Desde a promulgação da Constituição de 1988, o Parlamento brasileiro deve à sociedade uma reformulação do Código Penal, que teve origem no Decreto-Lei Nº 2.848, de 1940, e nasceu no contexto do Estado Novo, de um Brasil ainda rural, que dava seus primeiros passos rumo à intensa industrialização e acelerada urbanização que caracterizaria as décadas seguintes. Como constituinte, pude participar da elaboração da Carta de 1988 que o inesquecível presidente Ulysses Guimarães alcunhou de Constituinte Cidadã. Nossa Constituição atualizou o arcabouço jurídico-constitucional, modernizando-o, à época, conforme os novos tempos de uma sociedade mais democrática, inserida na velocidade das transformações de um mundo globalizado.
Mas enquanto a nova Carta foi fundada nos direitos sociais, valorizando a vida e a dignidade humana, sua nova concepção contrastou com o “velho” Código Penal, conservador. Resultado: a cada dia, esse conflito possibilitou novas e diversas leis, dispersas e setorizadas que, para atender às demandas, acabaram por acarretar prejuízos para a coerência da sistematização de nossos tipos penais e da proporcionalidade das penas.
A insegurança jurídica decorrente dessa situação gerou um sentimento, em nossa sociedade, de que as penas são insuficientes, e de que nosso sistema penal é incapaz de deter a crescente onda de violência que aflige, em especial, os grandes centros urbanos. Esse sentimento de impunidade cria uma falsa expectativa de que aumentando as penas dos crimes estaríamos resolvendo o problema da impunidade no Brasil. E essa expectativa está refletida em parte do texto constante do anteprojeto do Código Penal que a comissão especial do Senado analisa, desde agosto.

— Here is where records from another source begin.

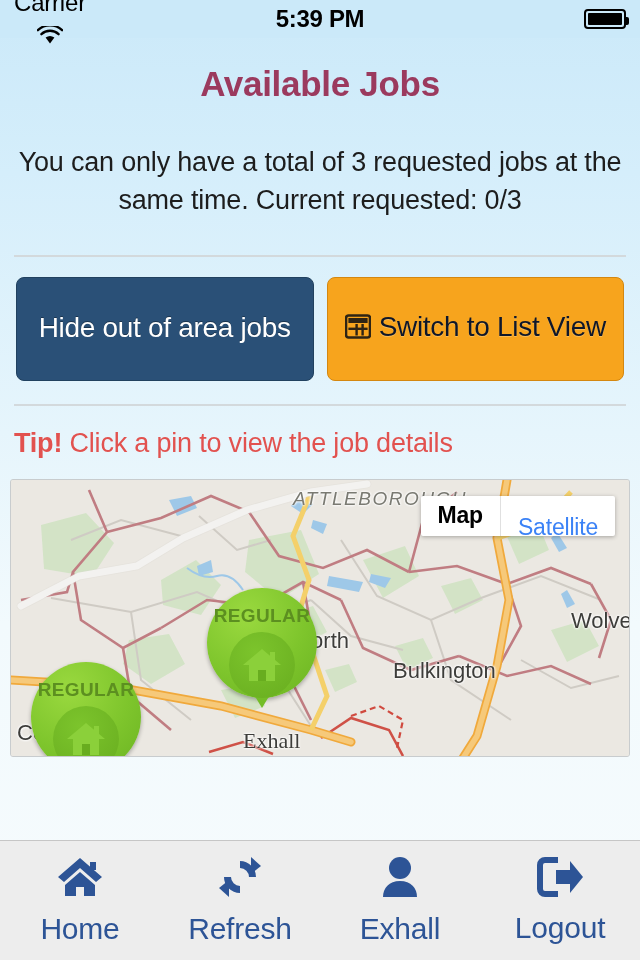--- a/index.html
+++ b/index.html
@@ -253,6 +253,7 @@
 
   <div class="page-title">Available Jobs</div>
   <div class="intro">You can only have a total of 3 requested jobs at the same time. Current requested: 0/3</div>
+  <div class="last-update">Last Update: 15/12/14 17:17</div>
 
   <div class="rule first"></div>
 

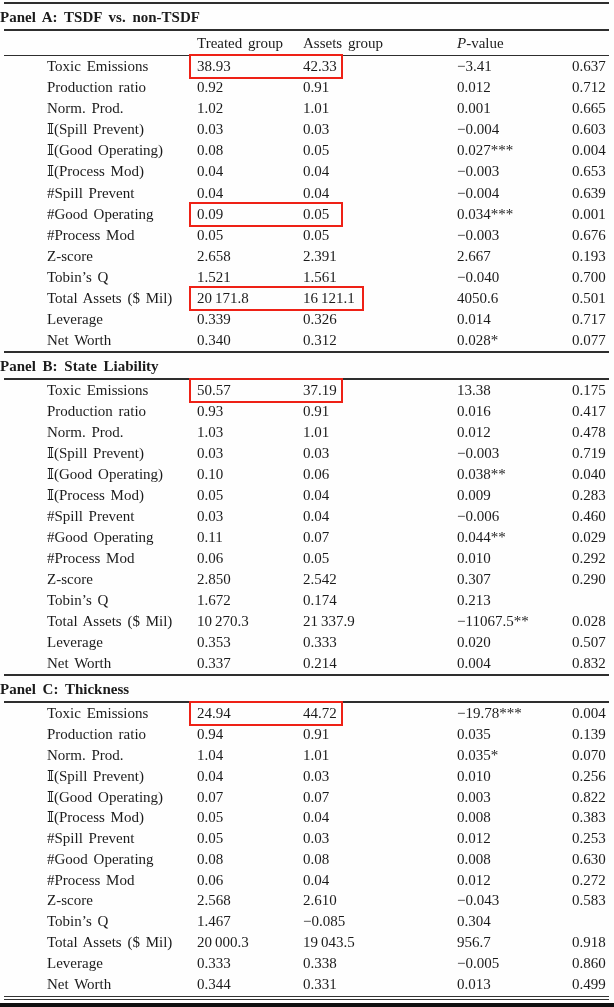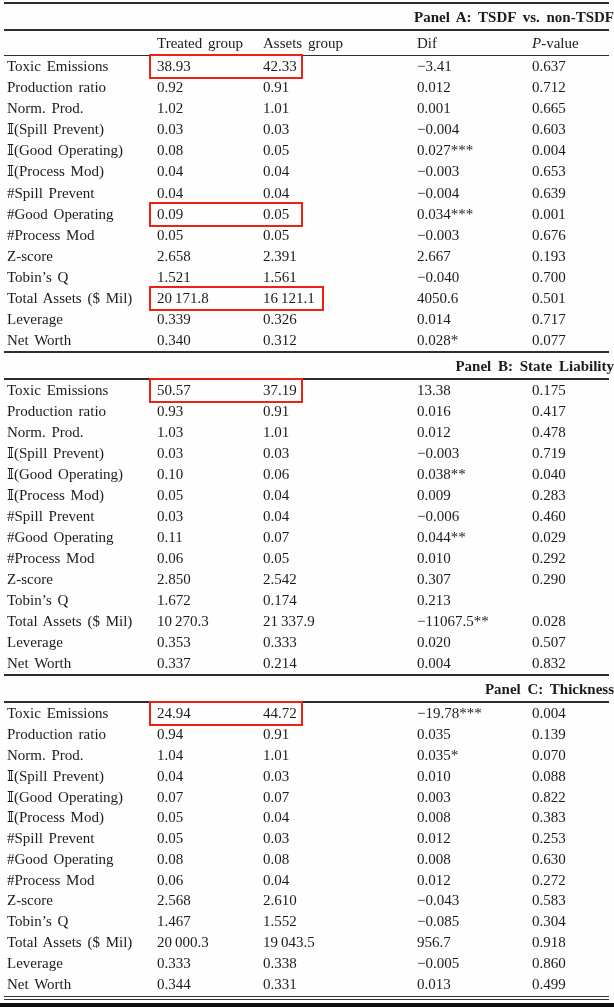--- a/index.html
+++ b/index.html
@@ -13,7 +13,7 @@
   .rule-heavy { border-top:2px solid #2e2e2e; margin:0 5px 0 4px; }
   .rule-light { border-top:1.5px solid #2e2e2e; margin:0 5px 0 4px; }
   .panel-title {
-    height:25px; line-height:26px; text-align:right;
+    height:25px; line-height:26px; text-align:left;
     font-weight:bold; font-size:15px; word-spacing:3px;
   }
   .grid-row {

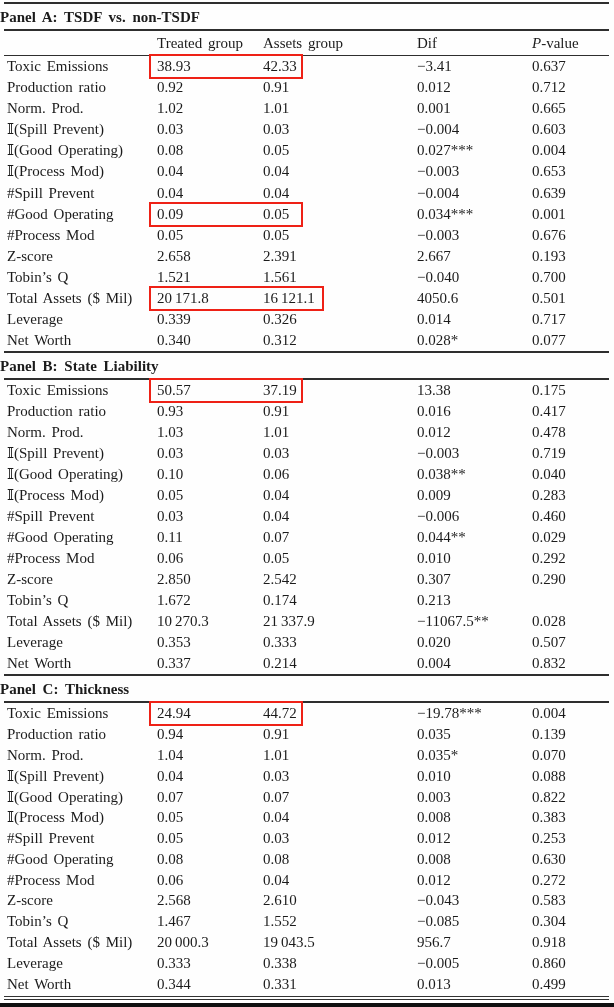--- a/index.html
+++ b/index.html
@@ -20,7 +20,7 @@
     position:relative; display:grid;
     grid-template-columns:150px 106px 154px 115px 1fr;
     padding-left:7px; padding-right:0; box-sizing:border-box;
-    word-spacing:2px; white-space:nowrap;
+    word-spacing:2px; white-space:nowrap;margin-left:40px;
   }
   .header-row { height:24px; line-height:24px; }
   .col-head { font-size:15px; }

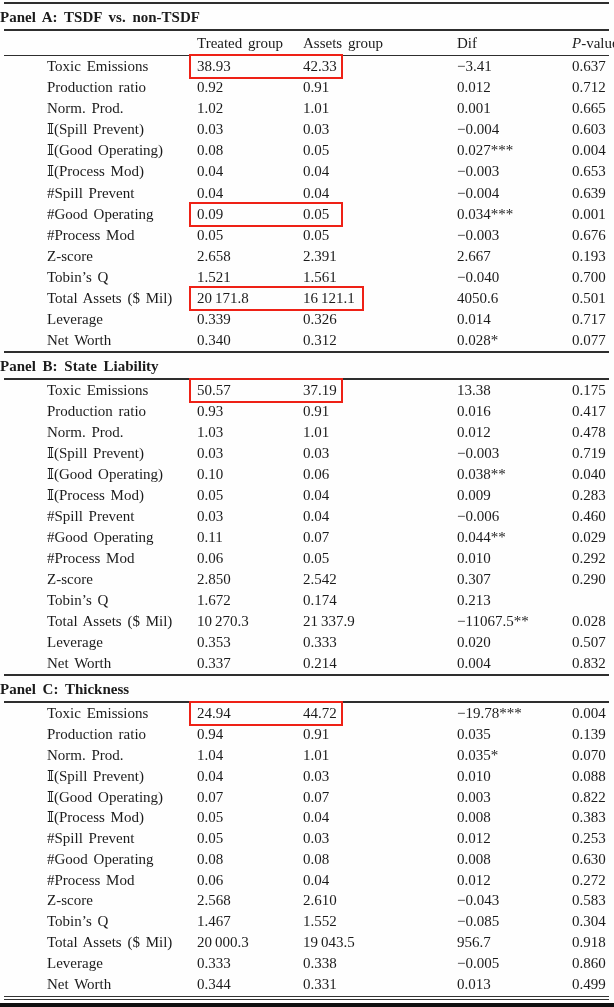--- a/index.html
+++ b/index.html
@@ -57,7 +57,6 @@
     <div class="cell col-head"></div>
     <div class="cell col-head">Treated group</div>
     <div class="cell col-head">Assets group</div>
-    <div class="cell col-head">Dif</div>
     <div class="cell col-head col-head-pvalue">P-value</div>
   </div>
   <div class="rule-light"></div>

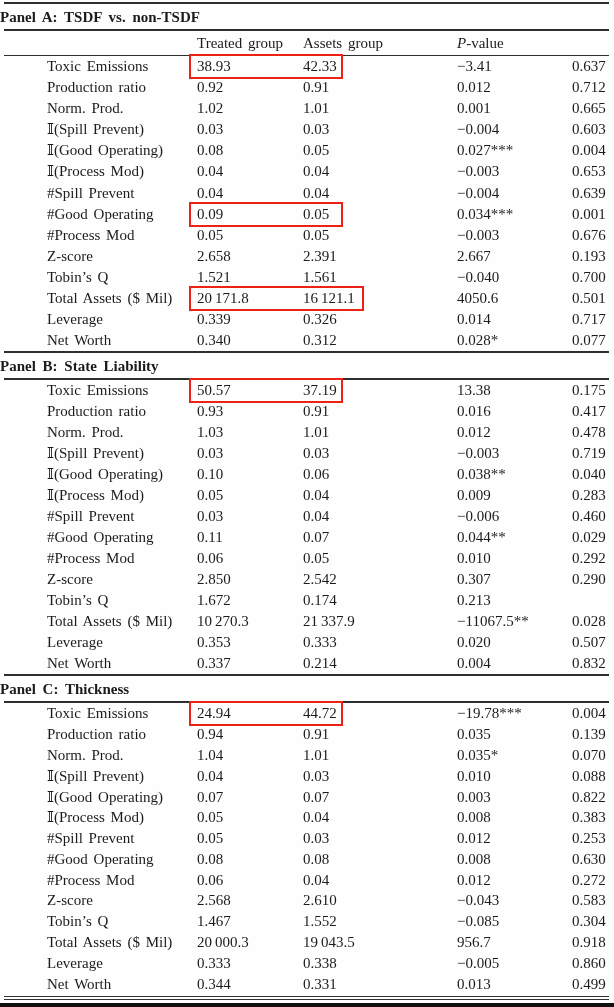--- a/index.html
+++ b/index.html
@@ -300,7 +300,7 @@
         <div class="cell">0.04</div>
         <div class="cell">0.03</div>
         <div class="cell">0.010</div>
-        <div class="cell">0.088</div>
+        <div class="cell">0.256</div>
       </div>
       <div class="grid-row">
         <div class="cell">𝕀(Good Operating)</div>

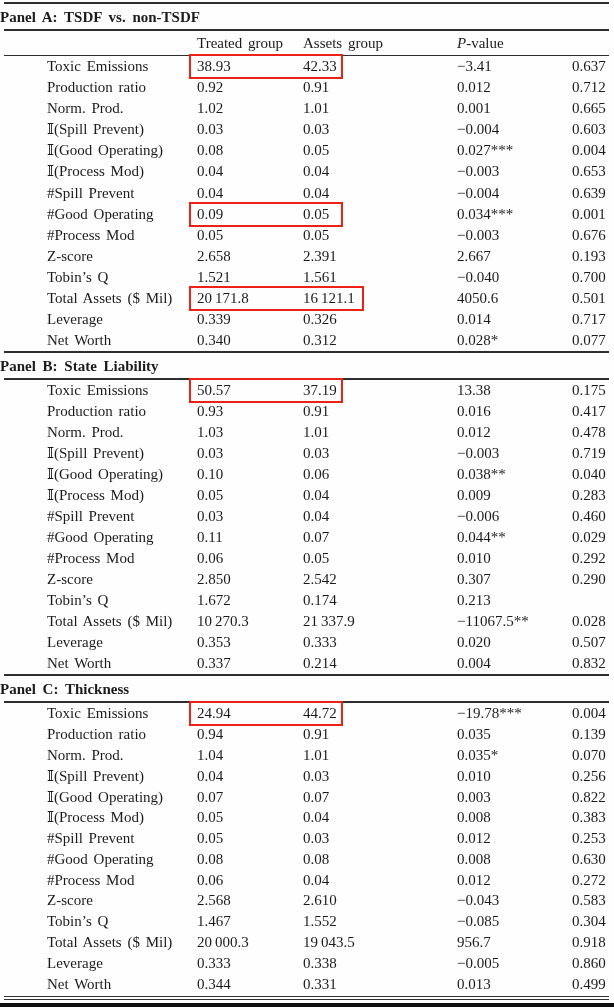--- a/index.html
+++ b/index.html
@@ -347,7 +347,6 @@
       <div class="grid-row">
         <div class="cell">Tobin’s Q</div>
         <div class="cell">1.467</div>
-        <div class="cell">1.552</div>
         <div class="cell">−0.085</div>
         <div class="cell">0.304</div>
       </div>

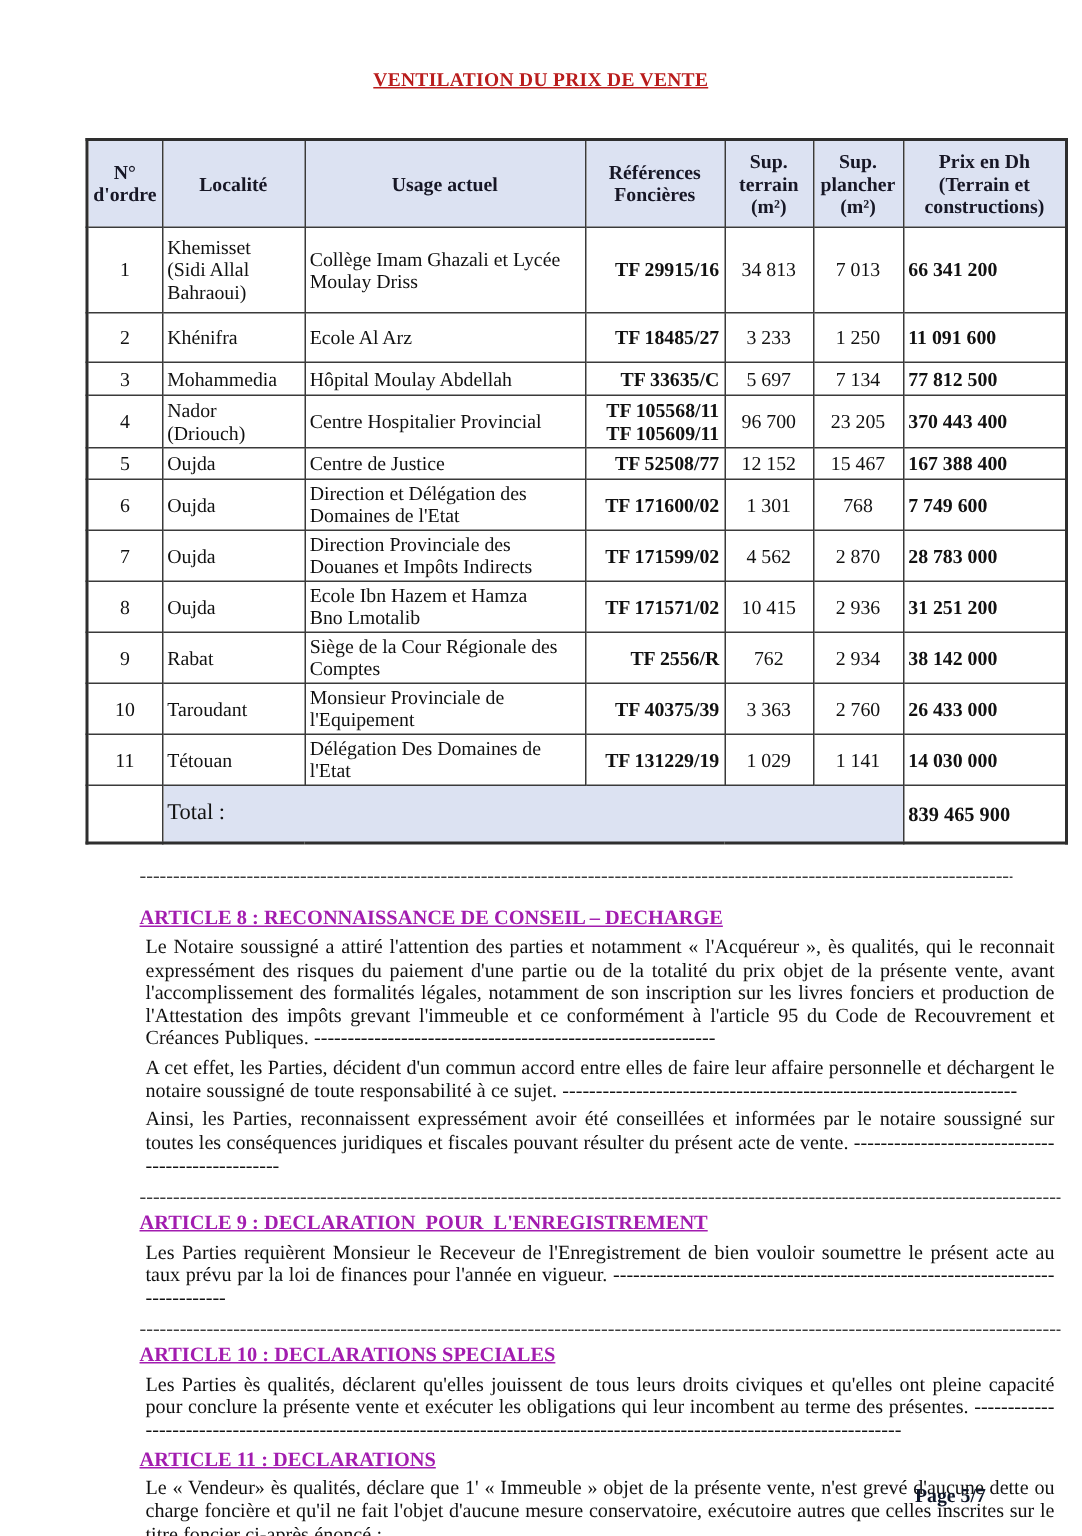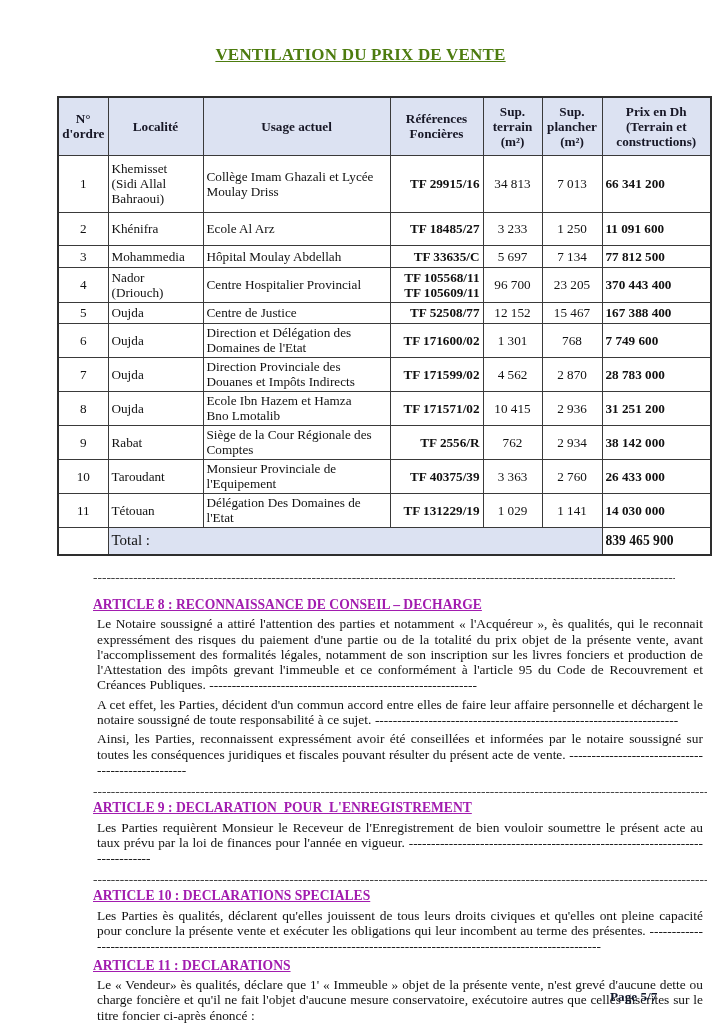--- a/index.html
+++ b/index.html
@@ -15,11 +15,11 @@
   .doc-title{
     margin:45px 0 0 0;
     text-align:center;
-    font-size:17px;
+    font-size:13px;
     font-weight:bold;
     text-decoration:underline;
     letter-spacing:.2px;
-    color:#4d7c0f;
+    color:#b91c1c;
   }
   
   table.vtable{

Creio que o anteprojeto apresenta questões importantes que teremos que enfrentar. Uma delas é ajustar o Código à realidade do sistema carcerário brasileiro. Como titular da comissão especial, eu acredito ter o dever de atuar para garantir, na discussão da reforma, um olhar mais feminino e voltado para a experiência e militância em relação aos direitos humanos.
Da mesma forma, esperamos que a rica discussão que a sociedade brasileira vivencia, hoje, sobre o enfrentamento das drogas, se faça refletir numa posição mais liberalizante, colocando o usuário sob a guarda da política de saúde pública deste país. Também estamos dispostos a discutir uma forma de compreensão que faça com que, antes da condenação, possamos investigar a causa dos crimes, principalmente as causas sociais que fazem com que eles ocorram.
Fruto de sua época, o atual Código foi desenhado a partir da concepção de uma sociedade profundamente conservadora e que cultuava a proteção ao patrimônio individual, em detrimento do próprio direito à vida e dos direitos coletivos. Agora estamos no processo de construção de um novo Código Penal. Estou feliz em participar deste importante processo de discussão legislativa que esperamos tenha ampla participação da sociedade. No mandato, temos recebido inúmeras sugestões e participado de reuniões com diversos grupos para colher sugestões, tanto para aprofundar os debates como para dar continuidade às garantias coletivas já obtidas, visando a ampliar os direitos humanos para condenados, presos e para aqueles que estão sendo levados a cometer crimes por falta de um Estado que lhes ofereça oportunidades de uma vida digna.